◆ Passage for review
────────────────
Federal judiciary warned of effects of budget shortfall

A press release from the U.S. Courts highlights concerns that Congressional inaction on the federal budget will leave the federal courts about $800 million short of what they need to operate in the coming year.

The judicial branch has requested $9.4 billion in discretionary funding for Fiscal Year 2026. (If that sounds like a lot, consider that the discretionary budget for the Department of the Interior alone was nearly double that amount for FY2025, and the judiciary is an entire branch of government.) However, the requested amount is hardly assured. If Congress chooses to operate under another full-year continuing resolution for the coming year instead of passing a new budget, the courts would expect to receive only $8.6 billion, a nearly 10% shortfall in requested funds.

More limited appropriations could hurt the federal courts’ implementation of courthouse security and cybersecurity measures, IT modernization, and funding attorneys for indigent defendants. The new Fiscal Year starts October 1.

Wyoming legislature signals retreat from merit selection of judges

The growing populism in the United States over the past decade has posed a serious challenge both to judges and judicial selection systems. States with ostensibly nonpartisan judicial elections have considered moving to openly partisan ones, and states with merit selection systems have discussed reverting back to contested elections.

The latest example is Wyoming, which has chosen its judges through a merit selection system since the 1970s. Under Wyoming’s current system, a seven-member judicial nominating commission (consisting of three lawyers appointyed by the state bar, three non-lawyers appointed by the governor, and the chief justice of the state supreme court) vets candidates for a judicial opening and sends three names to the governor, who must select one. Judges then face retention elections at the end of their terms if they wish to stay on the bench.

The system has worked well for decades, ensuring that finalists for a judgeship have a demonstrated amount of competence and skill. And the final decision still rests with the governor, a statewide elected official. But this is not enough for the Wyoming Freedom Caucus, which is angry about certain judicial decisions in Wyoming and now wants to overturn the entire apple cart. The Freedom Caucus convinced the state’s Senate Judicary Committee to narrowly pass a proposition that would give the state Senate final approval over the appointment of state supreme court justices. That proposition would still have to make its way through the legislative process and be approved by voters.

This is a classic solution is search of a problem. The news story linked above notes that only 13% of Wyomingites in a recent poll disapproved of how judges are handling their jobs. There is also the practical problem that the state Senate is in session only two months a year — what happens when a vacancy arises during the other ten months?

Sigh.

Transparency in the court system is an important value, and we should always be looking for more ways to build public confidence in the administration of justice. But let’s be clear: the only transparency here is the Freedom Caucus’s transparent attempt to turn the state judiciary into a political arm of the right. Hopefully wiser heads will prevail.
────────────────
◆ Raw data

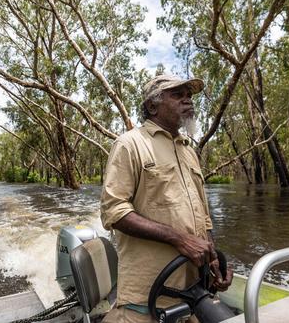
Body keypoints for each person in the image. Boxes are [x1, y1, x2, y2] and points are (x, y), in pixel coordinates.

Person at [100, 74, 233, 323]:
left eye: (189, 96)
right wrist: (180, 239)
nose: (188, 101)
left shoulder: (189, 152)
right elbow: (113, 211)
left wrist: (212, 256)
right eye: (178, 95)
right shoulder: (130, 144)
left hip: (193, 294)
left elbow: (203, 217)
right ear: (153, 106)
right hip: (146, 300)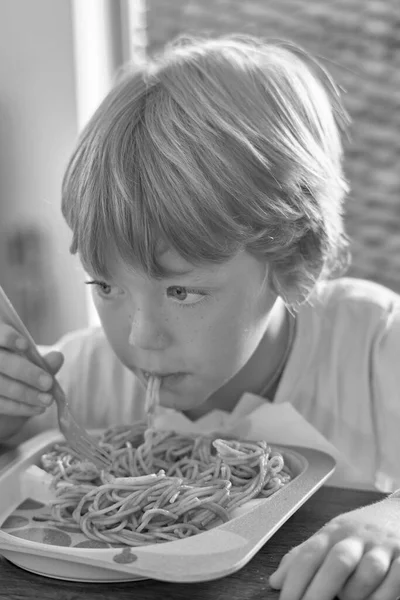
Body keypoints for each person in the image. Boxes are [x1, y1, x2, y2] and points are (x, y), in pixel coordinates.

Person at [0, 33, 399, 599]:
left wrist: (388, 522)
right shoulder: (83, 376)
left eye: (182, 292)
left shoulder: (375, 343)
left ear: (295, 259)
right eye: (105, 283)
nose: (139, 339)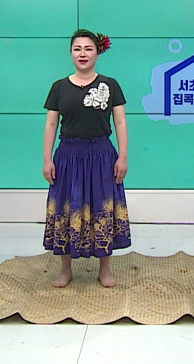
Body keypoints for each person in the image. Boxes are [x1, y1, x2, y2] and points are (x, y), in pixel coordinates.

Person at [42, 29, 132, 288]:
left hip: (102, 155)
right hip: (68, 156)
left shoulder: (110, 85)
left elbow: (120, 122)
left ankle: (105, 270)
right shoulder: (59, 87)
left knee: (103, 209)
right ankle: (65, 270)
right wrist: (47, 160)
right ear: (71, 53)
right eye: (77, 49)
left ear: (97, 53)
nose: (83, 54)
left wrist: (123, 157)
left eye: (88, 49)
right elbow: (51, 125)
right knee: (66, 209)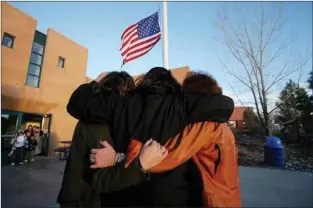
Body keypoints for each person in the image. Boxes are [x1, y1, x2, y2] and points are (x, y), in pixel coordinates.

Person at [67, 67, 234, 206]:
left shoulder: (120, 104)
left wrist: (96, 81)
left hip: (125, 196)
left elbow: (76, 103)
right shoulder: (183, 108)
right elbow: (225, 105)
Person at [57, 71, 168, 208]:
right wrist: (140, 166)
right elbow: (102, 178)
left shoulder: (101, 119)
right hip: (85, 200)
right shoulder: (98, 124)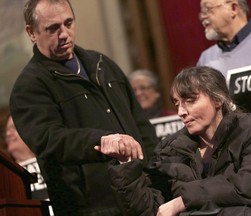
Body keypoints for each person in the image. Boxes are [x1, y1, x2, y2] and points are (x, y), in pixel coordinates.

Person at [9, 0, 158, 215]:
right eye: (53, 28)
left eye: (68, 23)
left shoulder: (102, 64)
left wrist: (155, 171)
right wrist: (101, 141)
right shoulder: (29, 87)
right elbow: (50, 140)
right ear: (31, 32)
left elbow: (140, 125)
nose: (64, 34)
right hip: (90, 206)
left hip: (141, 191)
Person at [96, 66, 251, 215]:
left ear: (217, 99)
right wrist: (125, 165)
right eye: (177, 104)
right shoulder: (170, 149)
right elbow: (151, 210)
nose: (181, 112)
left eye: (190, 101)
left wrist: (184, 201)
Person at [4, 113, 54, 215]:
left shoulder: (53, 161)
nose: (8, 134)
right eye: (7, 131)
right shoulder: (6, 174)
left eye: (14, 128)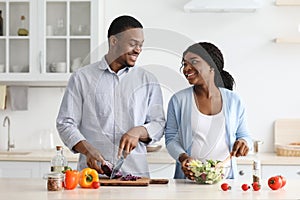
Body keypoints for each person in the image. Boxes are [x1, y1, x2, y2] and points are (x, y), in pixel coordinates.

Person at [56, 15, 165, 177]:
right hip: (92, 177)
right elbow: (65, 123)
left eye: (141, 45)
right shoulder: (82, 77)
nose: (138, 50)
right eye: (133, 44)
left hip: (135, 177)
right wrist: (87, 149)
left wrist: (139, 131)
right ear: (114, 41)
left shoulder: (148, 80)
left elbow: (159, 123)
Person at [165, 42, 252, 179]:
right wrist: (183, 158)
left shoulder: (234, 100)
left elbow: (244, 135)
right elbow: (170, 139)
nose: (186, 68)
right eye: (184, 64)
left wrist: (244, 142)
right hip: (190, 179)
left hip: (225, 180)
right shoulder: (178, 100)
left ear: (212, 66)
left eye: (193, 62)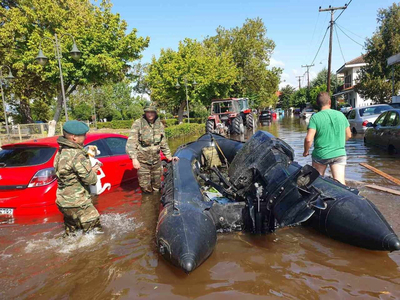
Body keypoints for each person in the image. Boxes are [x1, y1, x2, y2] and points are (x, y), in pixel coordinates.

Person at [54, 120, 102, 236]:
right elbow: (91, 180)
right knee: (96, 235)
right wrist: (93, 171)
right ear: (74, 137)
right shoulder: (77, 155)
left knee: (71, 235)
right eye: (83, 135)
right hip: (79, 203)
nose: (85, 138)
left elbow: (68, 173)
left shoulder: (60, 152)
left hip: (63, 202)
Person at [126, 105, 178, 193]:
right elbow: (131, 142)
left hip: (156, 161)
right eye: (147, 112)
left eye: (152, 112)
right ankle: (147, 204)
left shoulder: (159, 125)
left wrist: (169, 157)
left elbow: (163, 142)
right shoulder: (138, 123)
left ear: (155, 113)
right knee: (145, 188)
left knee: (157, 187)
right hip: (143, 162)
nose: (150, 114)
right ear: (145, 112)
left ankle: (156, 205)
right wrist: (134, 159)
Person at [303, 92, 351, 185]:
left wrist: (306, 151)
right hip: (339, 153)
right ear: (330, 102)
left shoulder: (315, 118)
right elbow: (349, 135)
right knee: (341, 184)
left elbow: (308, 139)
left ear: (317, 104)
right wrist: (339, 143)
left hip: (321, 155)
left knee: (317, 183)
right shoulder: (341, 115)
────────────────
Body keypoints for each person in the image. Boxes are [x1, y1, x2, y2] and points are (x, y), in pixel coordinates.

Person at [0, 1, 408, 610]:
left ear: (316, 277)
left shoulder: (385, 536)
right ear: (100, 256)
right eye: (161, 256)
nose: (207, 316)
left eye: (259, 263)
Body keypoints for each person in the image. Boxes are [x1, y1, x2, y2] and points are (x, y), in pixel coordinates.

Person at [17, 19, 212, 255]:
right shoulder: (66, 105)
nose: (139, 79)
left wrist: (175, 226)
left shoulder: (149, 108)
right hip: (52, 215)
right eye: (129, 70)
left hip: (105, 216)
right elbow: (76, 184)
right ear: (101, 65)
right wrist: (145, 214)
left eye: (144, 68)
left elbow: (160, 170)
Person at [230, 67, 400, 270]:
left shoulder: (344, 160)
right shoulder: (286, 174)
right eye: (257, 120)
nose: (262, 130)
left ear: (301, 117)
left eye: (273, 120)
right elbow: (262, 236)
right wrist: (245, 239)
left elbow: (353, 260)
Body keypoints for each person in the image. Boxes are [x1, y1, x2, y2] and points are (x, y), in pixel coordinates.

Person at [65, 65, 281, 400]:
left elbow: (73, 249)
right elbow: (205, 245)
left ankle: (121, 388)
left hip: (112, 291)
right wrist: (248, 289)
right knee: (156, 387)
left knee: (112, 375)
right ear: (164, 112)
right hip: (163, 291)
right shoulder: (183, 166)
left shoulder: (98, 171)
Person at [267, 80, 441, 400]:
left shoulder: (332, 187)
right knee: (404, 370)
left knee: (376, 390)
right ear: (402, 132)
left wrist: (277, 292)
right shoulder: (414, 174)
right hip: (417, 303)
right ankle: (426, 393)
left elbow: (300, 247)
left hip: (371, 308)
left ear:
────────────────
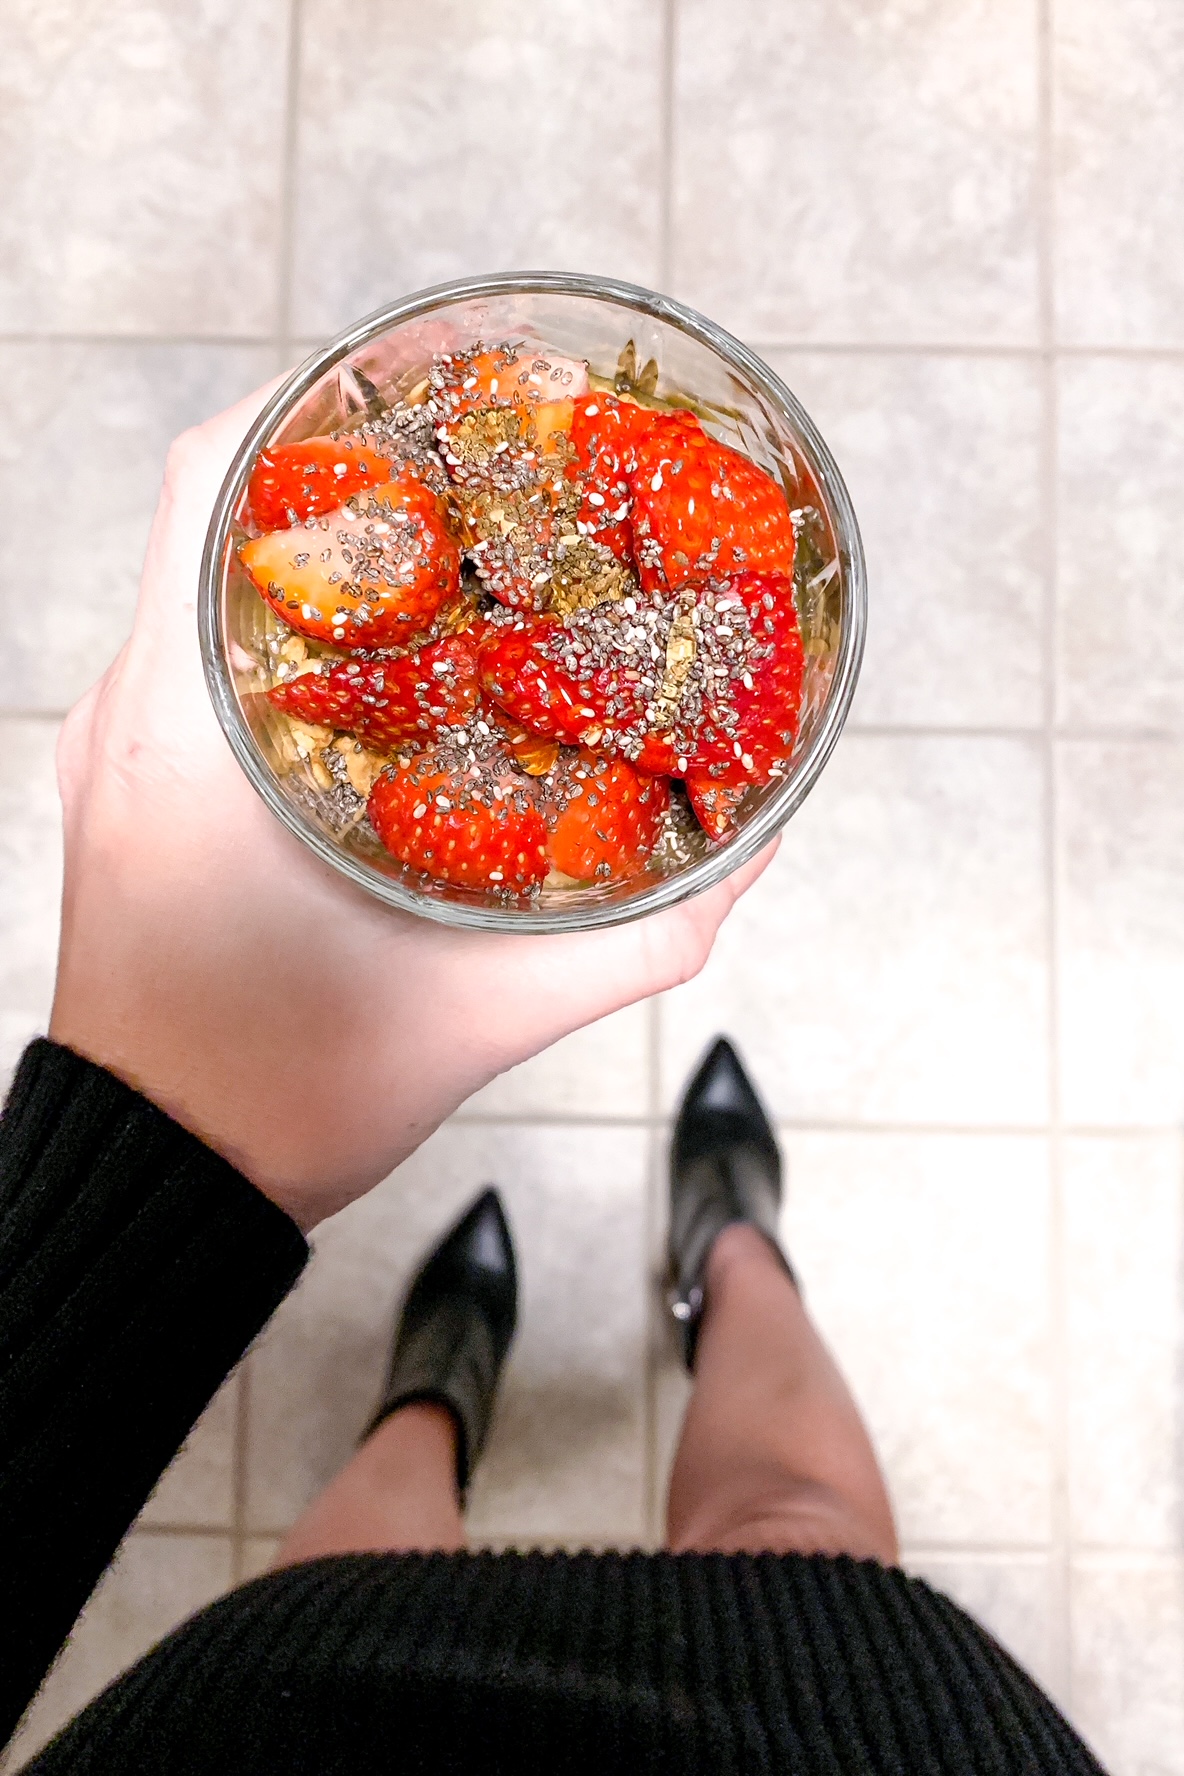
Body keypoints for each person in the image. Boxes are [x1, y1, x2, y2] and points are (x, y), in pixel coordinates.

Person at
────────────────
◆ Exercises
1) State whether each statement agrees with the court news post, answering yes or no and quoting the words of the post that decide it: (a) The judiciary requested $9.4 billion in discretionary funding for Fiscal Year 2026. (b) Wyoming's judicial nominating commission has nine members. (c) The Wyoming state Senate is in session six months a year.
2) Answer these questions from the court news post:
(a) On what date does the new Fiscal Year start?
(b) Since when has Wyoming chosen its judges through a merit selection system?
(c) What percentage of Wyomingites in a recent poll disapproved of how judges are handling their jobs?
The records come from a separate source and have no connection to the court news post.

◆ Answers for the tasks
1)
(a) Yes: "The judicial branch has requested $9.4 billion in discretionary funding for Fiscal Year 2026."
(b) No: "a seven-member judicial nominating commission"
(c) No: "the state Senate is in session only two months a year"

2)
(a) October 1
(b) Since the 1970s
(c) 13%